Alexithymia is further linked with psychosomatic disorders such as migraine headaches, lower back pain, irritable bowel syndrome,
asthma, nausea, allergies, and fibromyalgia.
An inability to modulate emotions is a possibility in explaining why some alexithymics are prone to discharge tension
arising from unpleasant emotional states through impulsive acts or compulsive behaviors such as binge eating,
substance abuse, perverse sexual behavior,
or the self-starvation of anorexia nervosa. The failure to regulate
emotions cognitively might result in prolonged elevations of the autonomic nervous system (ANS) and neuroendocrine
systems which can lead to somatic diseases. Alexithymics also
show a limited ability to experience positive emotions leading Krystal (1988) and Sifneos (1987) to describe many of these
individuals as anhedonic.
Causes
It is unclear what causes alexithymia, though several theories have been proposed. There is evidence both for a
genetic basis, meaning some people are predisposed to develop alexithymia, as well environmental causes.
Early studies showed evidence that there may be an interhemispheric transfer deficit among
alexithymics; that is, the emotional information from the right hemisphere is not being properly transferred to the language
regions in the left hemisphere, as can be caused by a decreased corpus callosum, often present in psychiatric patients who
have suffered severe childhood abuse. A neuropsychological study in
1997 indicated that alexithymia may be due to a disturbance to the right hemisphere of the brain, which is largely responsible
for processing emotions. In addition, another neuropsychological model
suggests that alexithymia may be related to a dysfunction of the anterior cingulate cortex.
These studies have some shortcomings, however, and the empirical evidence about the causes of alexithymia remains inconclusive. Joyce McDougall objected to the strong focus by clinicians on neurophysiological
at the expense of psychological explanations for the genesis and operation of alexithymia, and introduced the alternative
term "disaffectation" to stand for psychogenic alexithymia.

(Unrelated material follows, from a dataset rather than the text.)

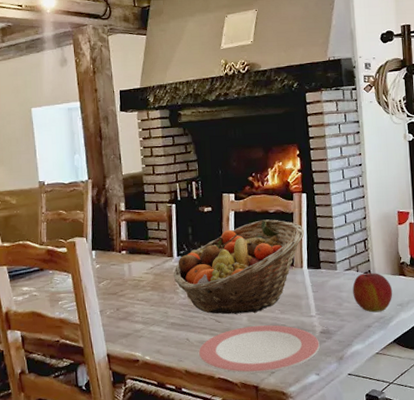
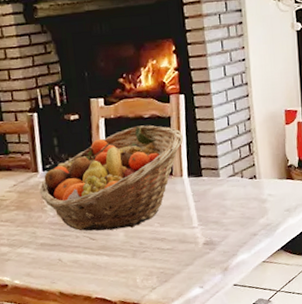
plate: present [198,325,320,374] -> none [72,239,203,292]
apple: present [352,272,393,313] -> none [237,177,280,220]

For McDougall, the disaffected individual had at some point "experienced overwhelming emotion that threatened to attack
their sense of integrity and identity", to which they applied psychological defenses to pulverize and eject all emotional
representations from consciousness. A similar line of interpretation
has been taken up using the methods of phenomenology.
French psychoanalyst, Joyce McDougall, noted that all infants are born unable to identify,
organize, and speak about their emotional experiences (the word infans is from the Latin "not speaking"),
and are "by reason of their immaturity inevitably alexithymic".
Based on this fact McDougall proposed in 1985 that the alexithymic part of an adult personality could be "an extremely
arrested and infantile psychic structure". The first language
of an infant is nonverbal facial expressions. The mother's emotional state is important for determining how any child might
develop. Neglect or indifference to varying changes in a child's facial expressions without proper feedback can promote an
invalidation of the facial expressions manifested by the child. The parent's ability to reflect self-awareness to the child
is another important factor. If the adult is incapable of recognizing and distinguishing emotional expressions in the child,
it can influence the child's capacity to understand emotional expressions.
Although environmental, neurological, and genetic factors are each involved, the
role of genetic and environmental factors for developing alexithymia is still unclear.
The results from a large population-based sample of Danish twins suggest that genetic factors have a noticeable and similar
impact on all facets of alexithymia. While the results suggested a moderate influence of shared environmental factors, results
are in concordance with the general finding that environmental influences on most psychological traits are primarily of
the nonshared rather than the shared type. One hypothesized environmental
cause is head injury; persons suffering a traumatic brain injury are six times more likely to exhibit alexithymia.